According to several well-designed and well-executed clinical trials, within eight to 12 weeks, adults who follow a DASH-like diet are able to enjoy significantly lower blood pressure. Juraschek says that the dietary patterns assessed in those studies have the most scientific evidence for targeting cardiovascular disease risk factors. (Related: Science confirms that a diet of vegetables, fruit, whole grains is good for body and mind.)

If you're not sure which diet is good for your cardiovascular health, Juraschek recommends following the DASH diet. It has been proven to target risk factors like hypertension and even cardiovascular disease itself – the number one killer in the U.S.

The DASH diet was designed to help lower hypertension, and it:

  • Includes a lot of fresh fruits and vegetables and lean protein (e.g., fish or poultry)
  • Encourages the consumption of fiber-rich foods, nuts, and beans
  • Limits the consumption of foods full of saturated fat, like red meat, full-fat dairy products, and coconut and palm oils
  • Also limits the consumption of sugary beverages and sweets
  • Brighteon.TV

Instead of following a diet to simply lose weight, you should remember that dietary programs also prioritize balance and healthy eating. A beneficial diet helps lower cardiovascular disease risk factors like blood pressure and cholesterol.

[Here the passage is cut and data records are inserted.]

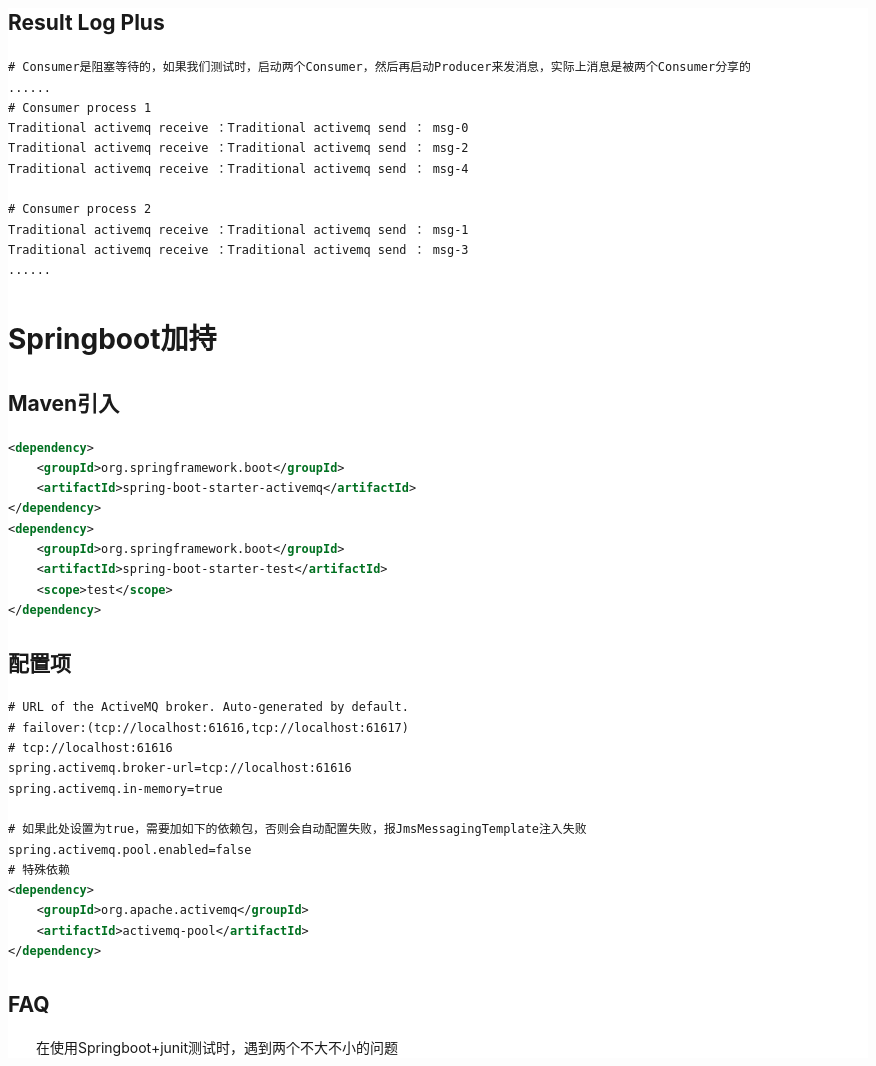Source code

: ## Result Log Plus
```
# Consumer是阻塞等待的，如果我们测试时，启动两个Consumer，然后再启动Producer来发消息，实际上消息是被两个Consumer分享的
......
# Consumer process 1
Traditional activemq receive ：Traditional activemq send ： msg-0
Traditional activemq receive ：Traditional activemq send ： msg-2
Traditional activemq receive ：Traditional activemq send ： msg-4

# Consumer process 2
Traditional activemq receive ：Traditional activemq send ： msg-1
Traditional activemq receive ：Traditional activemq send ： msg-3
......
```

# Springboot加持

## Maven引入
```xml
<dependency>
    <groupId>org.springframework.boot</groupId>
    <artifactId>spring-boot-starter-activemq</artifactId>
</dependency>
<dependency>
    <groupId>org.springframework.boot</groupId>
    <artifactId>spring-boot-starter-test</artifactId>
    <scope>test</scope>
</dependency>
```

## 配置项
```xml
# URL of the ActiveMQ broker. Auto-generated by default.
# failover:(tcp://localhost:61616,tcp://localhost:61617)
# tcp://localhost:61616
spring.activemq.broker-url=tcp://localhost:61616
spring.activemq.in-memory=true

# 如果此处设置为true，需要加如下的依赖包，否则会自动配置失败，报JmsMessagingTemplate注入失败
spring.activemq.pool.enabled=false 
# 特殊依赖
<dependency>
    <groupId>org.apache.activemq</groupId>
    <artifactId>activemq-pool</artifactId>
</dependency>
```

## FAQ
&emsp;&emsp;在使用Springboot+junit测试时，遇到两个不大不小的问题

Balanced plates and healthy diets

The majority of adults in the U.S. are unaware of new recommendations for healthy eating. Instead of eating balanced meals that include fresh fruits and vegetables and high-fiber foods like nuts and beans, most Americans eat a lot of meat and carbohydrates.

You can improve your diet by making a simple change in how you assemble and balance your plates. Although most people know that fruits and vegetables are healthy foods, when they assemble their meal plans, they only include about one to three servings of each per day.

When following the DASH diet, you need to include at least seven to nine servings of both fruits and vegetables per day. Balancing your meals will take considerable thought and effort, but it is worth doing. Also, you can start balancing meals by making healthier choices at the grocery store. Think quality over quantity.

If you're new to meal planning, here are some important and helpful questions to ask yourself:

  • What are the main food groups on your plate?
  • How are you assembling or balancing your meals?
  • What fruits and vegetables do you need to buy at the grocery store to eat throughout the week?
  • Can you substitute a serving of meat or carbohydrates (e.g., bread, pasta, or rice) with another serving of fresh vegetables?

Eating healthily isn't about restriction and foods you shouldn’t eat. It has more to do with identifying which types of foods can give you the nutrients, vitamins, and minerals that will improve your overall well-being.

DASH diet tips for healthy eating

Here are some steps that can help you get started on the DASH diet:

  • Eat fresh, frozen, or canned vegetables with a low sodium content or no added salt
  • Choose fresh poultry, fish, or lean meat instead of canned, smoked, or processed meats
  • Treat meat as one part of a whole meal, instead of making it the main focus
  • Avoid canned broths or soups, packaged mixes, and frozen dinners
  • Instead of using salt, add spices to flavor foods
  • Add fruit to breakfast or eat fruits as a snack

Follow the DASH diet and eat more fruits, vegetables, and lean meats to boost your heart health.